KKP Pertimbangkan Operator Satelit LEO Selain Starlink untuk Kapal Pengawas
JAKARTA, investortrust.id - Kementerian Kelautan dan Perikanan (KKP) menyatakan pemasangan perangkat Starlink di kapal-kapal pengawas perikanan belum dianggarkan di tahun anggaran 2025.
Menteri Kelautan dan Perikanan (KKP) Wahyu Sakti Trenggono menyebut pemasangan perangkat Starlink belum tentu dilakukan oleh KKP di kapal-kapal pengawas perikanan. Sebab, KKP masih mempertimbangkan penggunaan layanan internet berbasis satelit orbit rendah atau low earth orbit (LEO) selain Starlink.
"Belum dimasukkan anggarannya di 2025 uji coba bisa ya, tetapi teknologinya belum tentu Starlink. Sama konsepnya pokoknya (satelit) LEO," katanya ketika ditemui di Komplek Parlemen, Jakarta Pusat, Selasa (11/6/2024).

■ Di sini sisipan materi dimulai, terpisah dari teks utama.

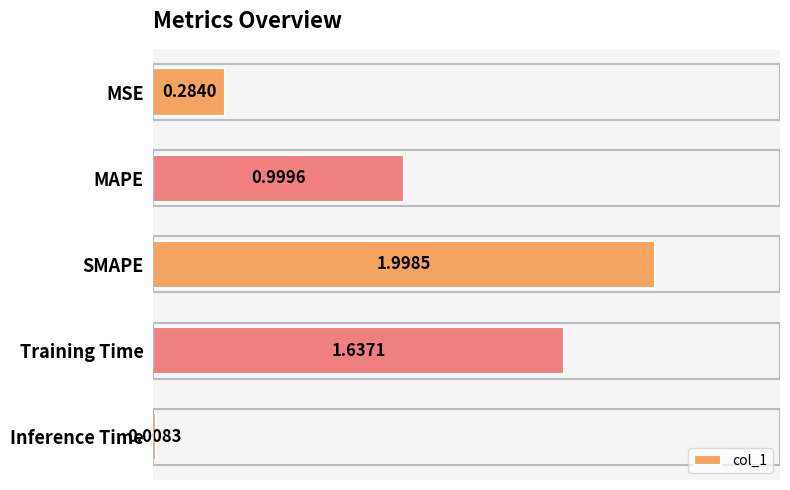

Which label corresponds to the smallest value in the chart?

Inference Time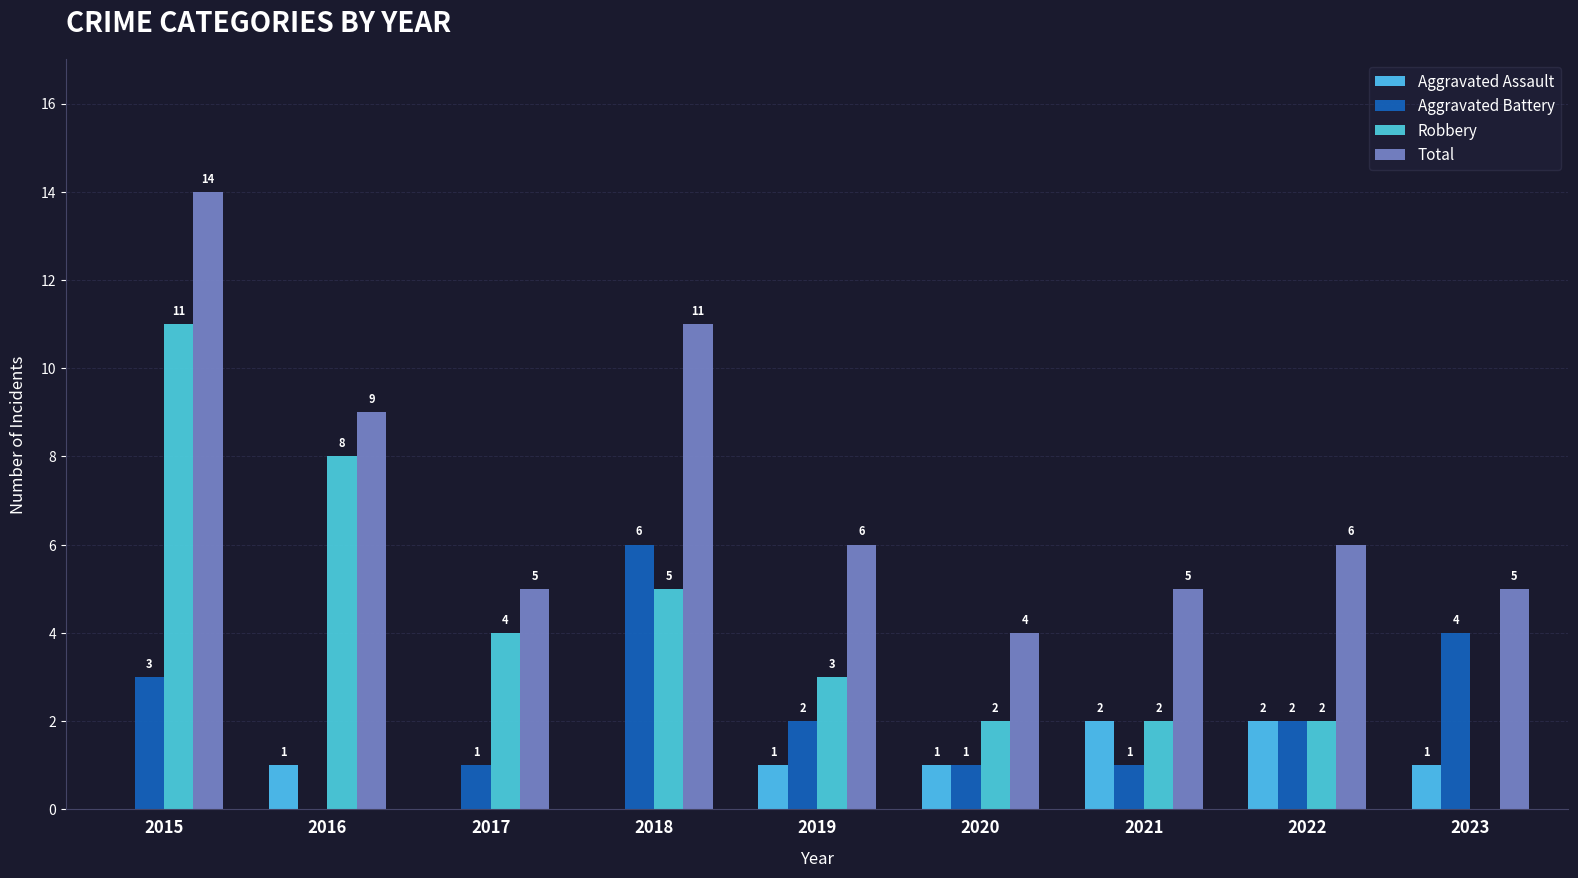

How many Aggravated Battery values are between 1 and 3?

6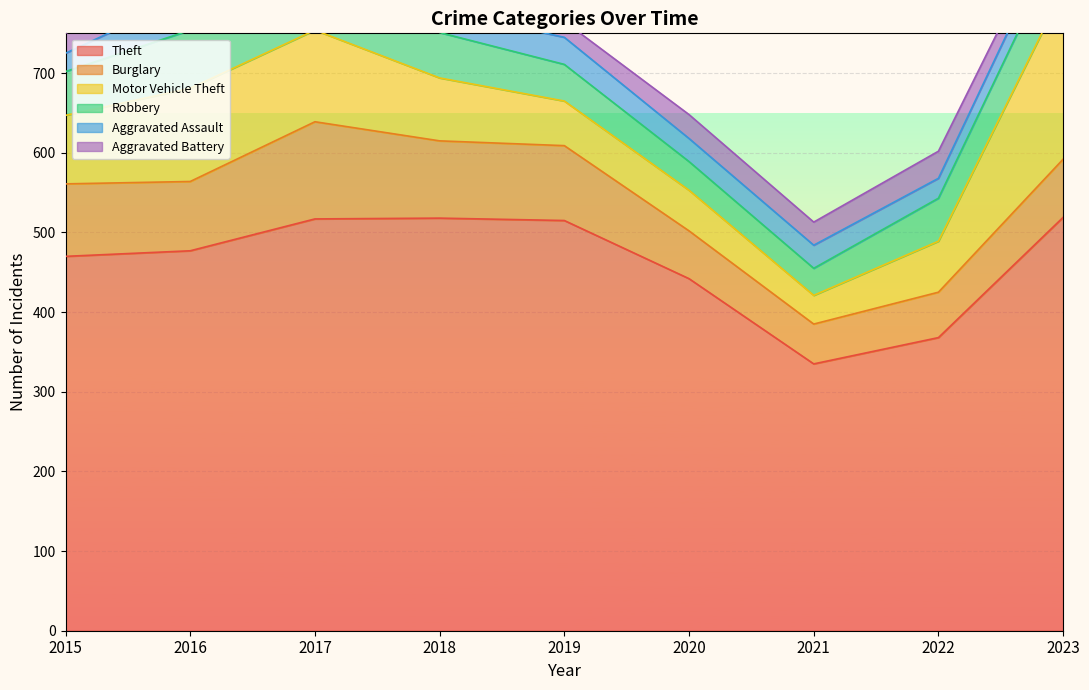

Reading right to left, what are all the values shown in this chart?

Theft: 519	368	335	442	515	518	517	477	470
Burglary: 73	57	50	60	94	97	122	87	91
Motor Vehicle Theft: 212	64	36	51	56	79	115	117	86
Robbery: 66	54	34	36	46	57	100	73	55
Aggravated Assault: 28	25	29	29	34	28	41	44	23
Aggravated Battery: 19	34	29	30	20	34	39	25	25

Sebagai catatan, Pagu Indikatif KKP 2025 sebesar Rp6,23 triliun bersumber dari rupiah murni sebesar Rp4,36 triliun, pinjaman dan hibah luar negeri sebesar Rp1,39 triliun, Penerimaan Negara Bukan Pajak (PNBP) sebesar Rp251 miliar, BLU sebesar Rp92 miliar, dan Surat Berharga Syariah Negara (SBSN) sebesar Rp25,91 miliar.
Baca Juga
Starlink Masuk Indonesia, Operator Minta Pemangkasan Harga Lelang Frekuensi
Lebih lanjut, Trenggono mengungkapkan Kapal Pengawas (KP) Paus 01 yang dipasangi perangkat Starlink berhasil menangkap kapal ikan asing Motor Vessel (MV) Run Zeng 3 di Laut Arafura. Sejauh ini, dia menyebut tidak ada kendala pada perangkat penerima sinyal yang terpasang di kapal tersebut.

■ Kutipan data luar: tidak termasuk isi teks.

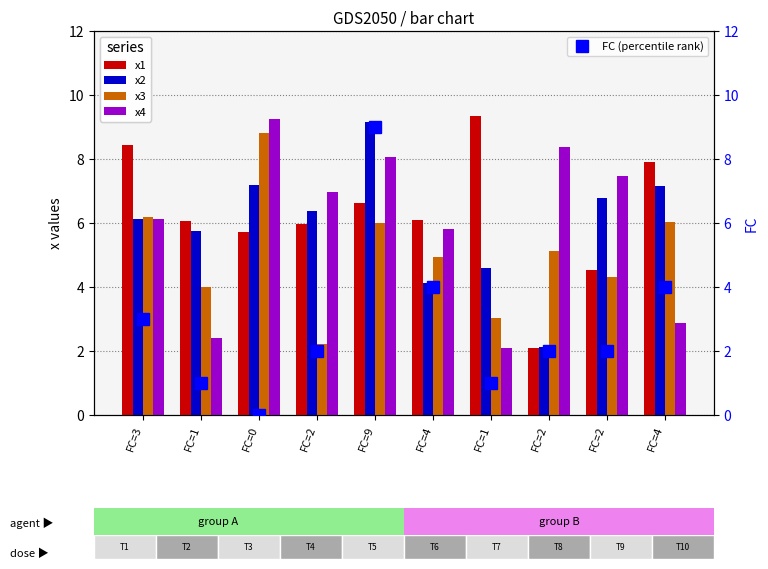

Reading right to left, transcribe all the data shown in this chart.

x1: 7.9	4.5	2.1	9.3	6.1	6.6	6.0	5.7	6.1	8.4
x2: 7.2	6.8	2.1	4.6	4.1	9.1	6.4	7.2	5.8	6.1
x3: 6.0	4.3	5.1	3.0	4.9	6.0	2.2	8.8	4.0	6.2
x4: 2.9	7.5	8.4	2.1	5.8	8.1	7.0	9.3	2.4	6.1
FC (percentile rank): 4.0	2.0	2.0	1.0	4.0	9.0	2.0	0.0	1.0	3.0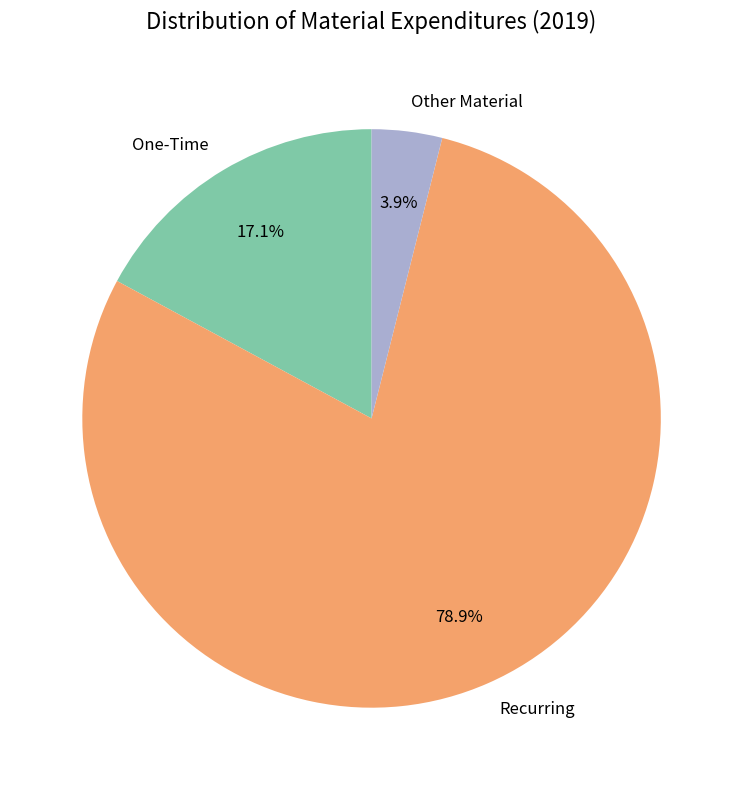

What is the ratio of the value at One-Time to the value at Other Material?

4.4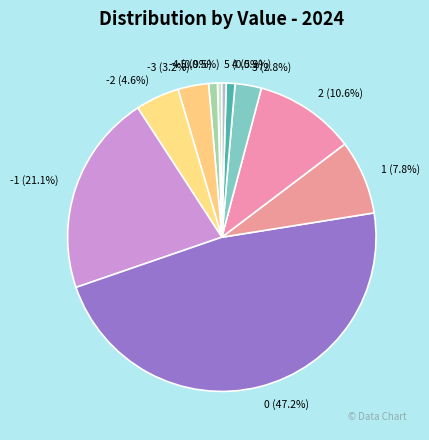

Is there any slice that represents more than half of the pie?

No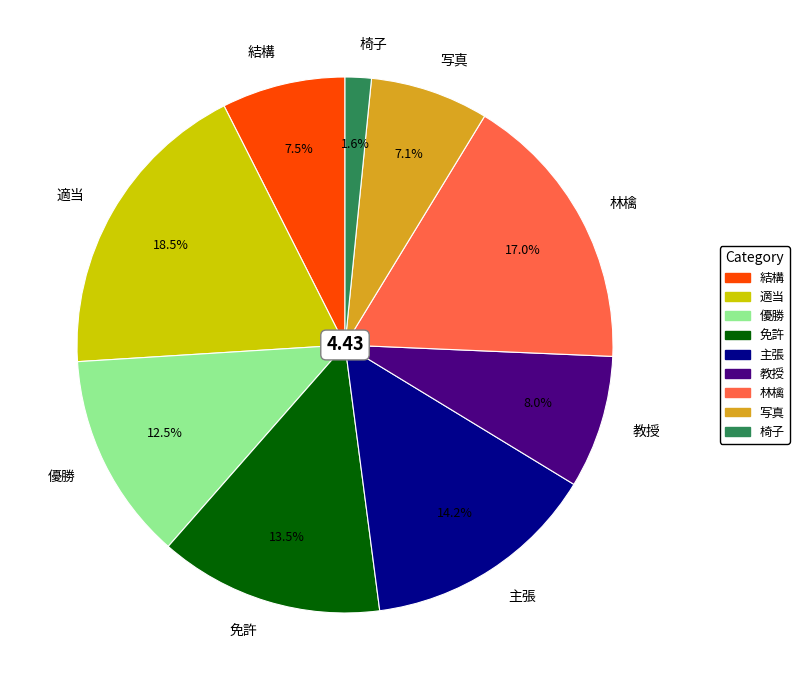

How much of the chart is everything except 適当?

81.5%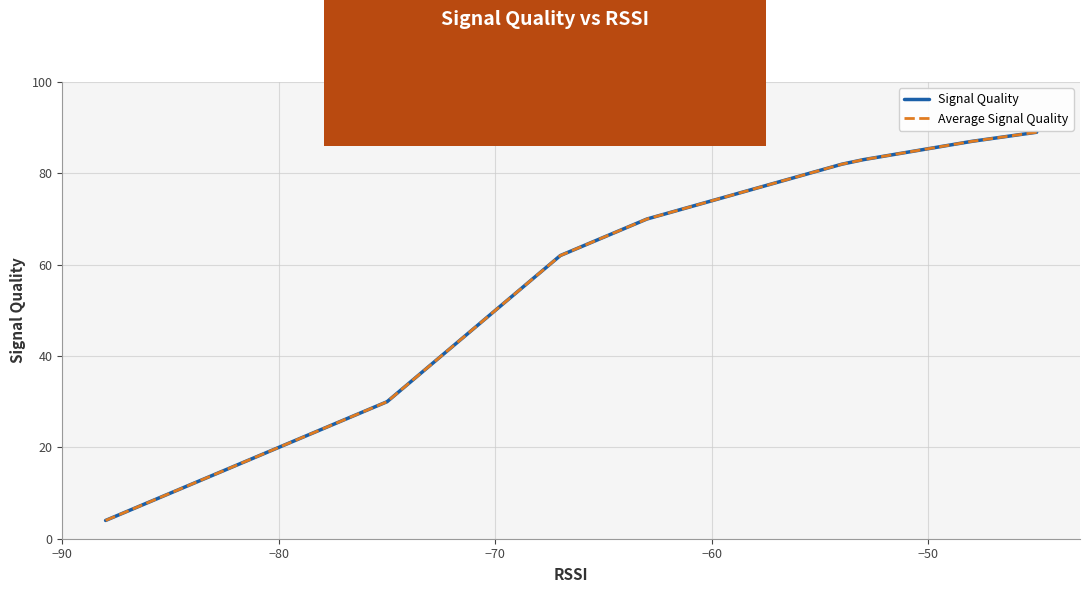

True or false: Average Signal Quality has more than 1 points higher than both neighbors.

False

"Kita sudah uji coba, kapal pengawas kita beberapa bisa tangkap kapal Run Zeng 3 kita pasangi Starlink. Kita bisa monitor terus dari pusat itu apa yang terjadi di laut," ungkapnya.

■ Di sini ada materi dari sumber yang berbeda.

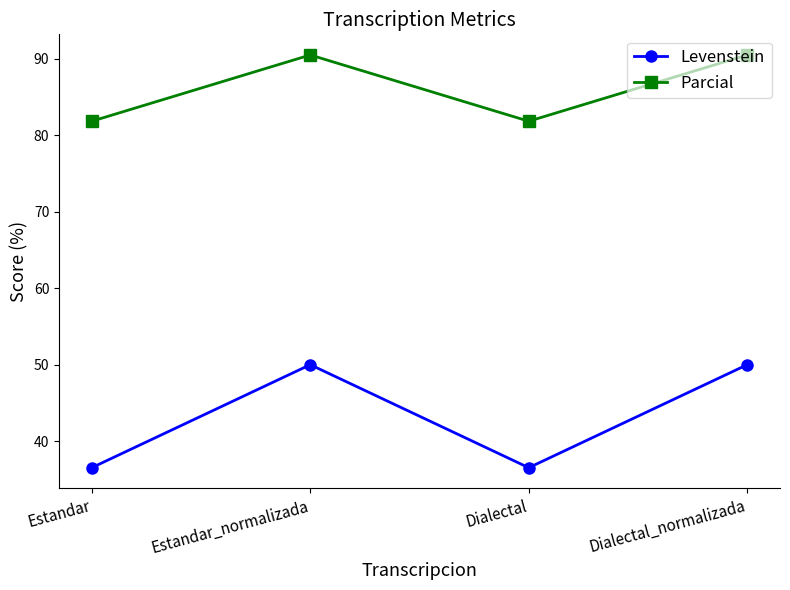

At how many categories does at least one series exceed 43?

4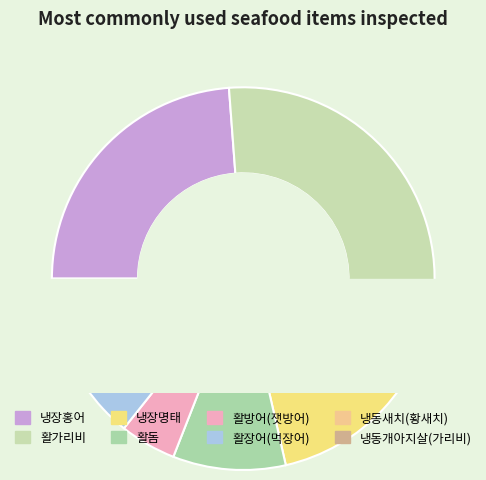

Combined, what portion of the pie is 활방어(잿방어) and 냉동새치(황새치)?

9.5%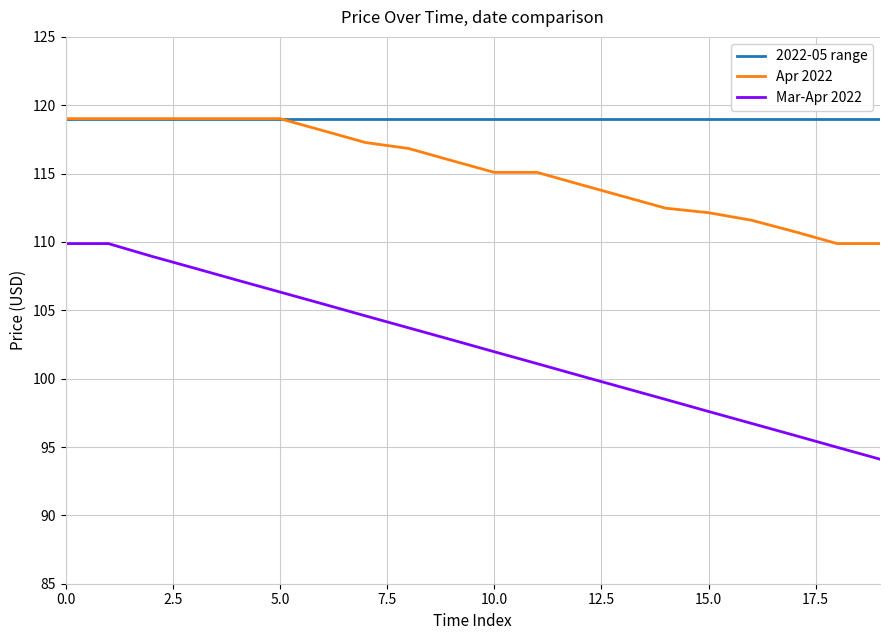

Which series has the largest total across all categories?

2022-05 range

Selain di kapal-kapal pengawas perikanan, KKP juga mempertimbangkan pemasangan perangkat Starlink di kapal-kapal nelayan. Pemerintah akan memberikan perangkat yang harganya mencapai Rp43,72 juta itu secara cuma-cuma kepada nelayan di sejumlah daerah untuk memaksimalkan tangkapan ikannya.
"Intinya kita sedang kaji teknologinya jadi untuk tujuan negara bisa memberikan bantuan ke nelayan-nelayan yang kecil itu. Supaya tidak dibebani, perangkatnya kan mahal nanti dia tinggal penggunaannya saja kan lebih murah," ujarnya.
Baca Juga
Direct to Cell Starlink Meluncur, Lansekap Industri Telekomunikasi akan Berubah
Menurut Trenggono kapal nelayan yang layak untuk dipasangi perangkat Starlink ukurannya minimal 10 GT. Saat ini, kebanyakan nelayan di Tanah Air masih menggunakan kapal yang ukurannya kecil.
"Kapal kecil 1GT-2GT nggak mungkin dipasangi Starlink, minimal 10GT lah, bagaimana kita merubah nelayan-nelayan kita tidak menggunakan 1GT tetapi menggunakan 10 GT diubah kita kaji," tuturnya.